** What is needed **
Copy all lines containing the string "ржаной" from the records below.

** Available data **
....................

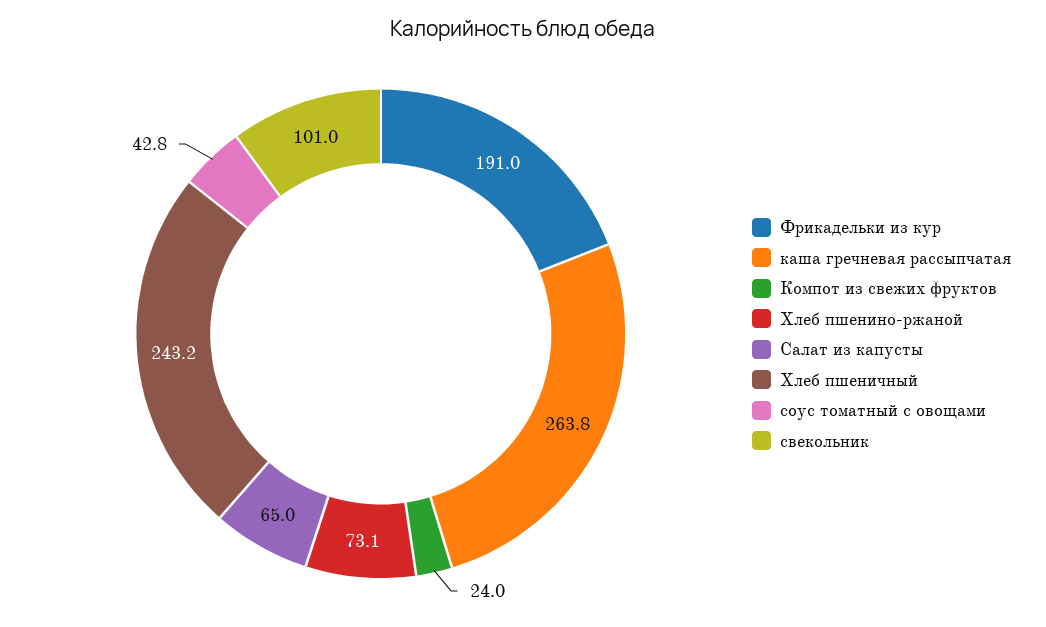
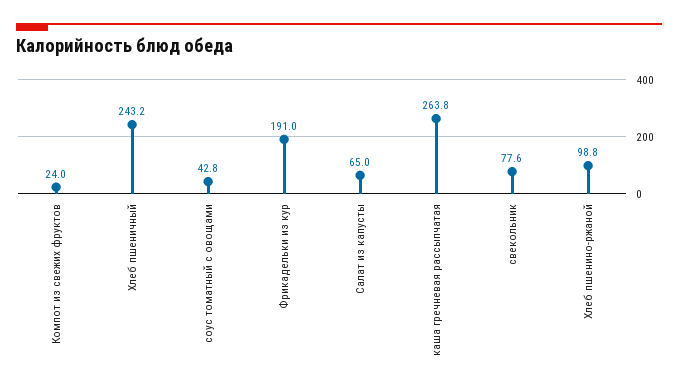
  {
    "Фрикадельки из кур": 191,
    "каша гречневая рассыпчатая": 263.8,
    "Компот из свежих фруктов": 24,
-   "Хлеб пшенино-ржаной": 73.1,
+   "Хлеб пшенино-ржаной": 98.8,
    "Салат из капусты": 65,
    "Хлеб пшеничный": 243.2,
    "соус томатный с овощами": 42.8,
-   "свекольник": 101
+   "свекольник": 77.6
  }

....................

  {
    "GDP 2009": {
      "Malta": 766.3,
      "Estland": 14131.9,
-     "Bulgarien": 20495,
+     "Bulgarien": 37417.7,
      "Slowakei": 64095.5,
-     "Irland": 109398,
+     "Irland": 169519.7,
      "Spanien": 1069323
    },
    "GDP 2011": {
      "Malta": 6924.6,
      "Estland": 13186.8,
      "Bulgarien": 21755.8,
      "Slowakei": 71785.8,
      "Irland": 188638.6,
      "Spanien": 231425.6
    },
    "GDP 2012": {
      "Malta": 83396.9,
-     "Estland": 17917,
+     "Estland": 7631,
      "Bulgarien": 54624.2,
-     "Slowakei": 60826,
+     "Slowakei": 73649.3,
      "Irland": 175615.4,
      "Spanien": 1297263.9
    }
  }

....................

** Exercise response **
-   "Хлеб пшенино-ржаной": 73.1,
+   "Хлеб пшенино-ржаной": 98.8,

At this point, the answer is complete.